Bimetallic nanoparticles as sacrificial anode system: Synthesis, microstructure and application
Christina Sengstock, Bergmannsheil University Hospital/Surgical Research, Ruhr-University Bochum, Bochum, GermanyKateryna Loza, Inorganic Chemistry and Center for Nanointegration Duisburg-Essen (CeNIDE), University of Duisburg-Essen, Essen, GermanyMarc Heggen, Ernst Ruska-Centre for Microscopy and Spectroscopy with Electrons, Jülich Research Centre, Juelich, GermanyMatthias Epple, Inorganic Chemistry and Center for Nanointegration Duisburg-Essen (CeNIDE), University of Duisburg-Essen, Essen, GermanyManfred Koeller, Bergmannsheil University Hospital/Surgical Research, Ruhr-University Bochum, Bochum, Germany
Implant-associated infections remain a serious clinical problem. The inhibition of initial bacterial colonization will avoid most implant-related infections and reduces the chance of biofilm formation. Due to increasing antibiotic resistance, alternative or supportive antimicrobial agents such as nanosilver might be effective as silver has a remarkable antimicrobial effect against a broad spectrum of bacteria. The antibacterial efficiency of silver is related to the amount of released silver ions (Ag+). As we have shown previously, the release of Ag+ seems to involve a cooperative oxidation process that requires dissolved dioxygen and protons. Additionally, the Ag+ release rates increase with temperature and decrease with increasing pH . Therefore, a material with an increased ion release could be more efficient even using lower amounts of total silver.
In this study, nanosilver (enhancement of surface area) will be combined with an even more noble metal such as platinum. Due to the difference in the electrical potential, a less noble metal (silver) protects a more noble part (platinum) in an electrolytic environment by corroding. The effectiveness of such a sacrifical anode system was recently shown in collaboration with Prof. Ludwig (RUB) . Silver dot-arrays on a gold surface generate a highly active antibacterial microenvironment concomitant to low amounts of total silver. Now we want to establish such sacrificial anode systems as bimetallic nanoparticles.

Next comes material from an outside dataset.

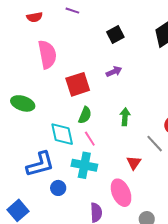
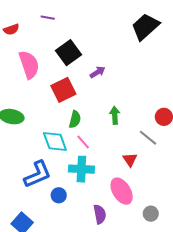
black square: (115, 35) -> (68, 53), moved, size x1.4

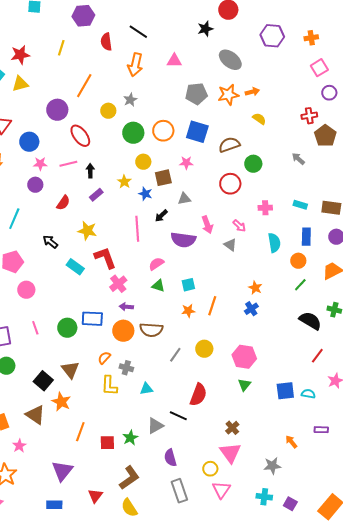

The combination of silver with elements of the platinum group as nanoparticles is a very innovative approach. Therefore, the aim of this study is to find out firstly which element combination of the platinum group with silver is feasible and secondly which structural design produces the optimal antibacterial efficiency but also the lowest tissue effect. To answer these questions, the effectiveness of these systems will be determined for gram-negative/ gram-positive bacteria and for tissue cells such as human mesenchymal stem cells (hMSC) or for co-cultures of bacteria with hMSC. In addition, the microstructure of the bimetallic nanoparticles will be analyzed with high resolution electron microscopy.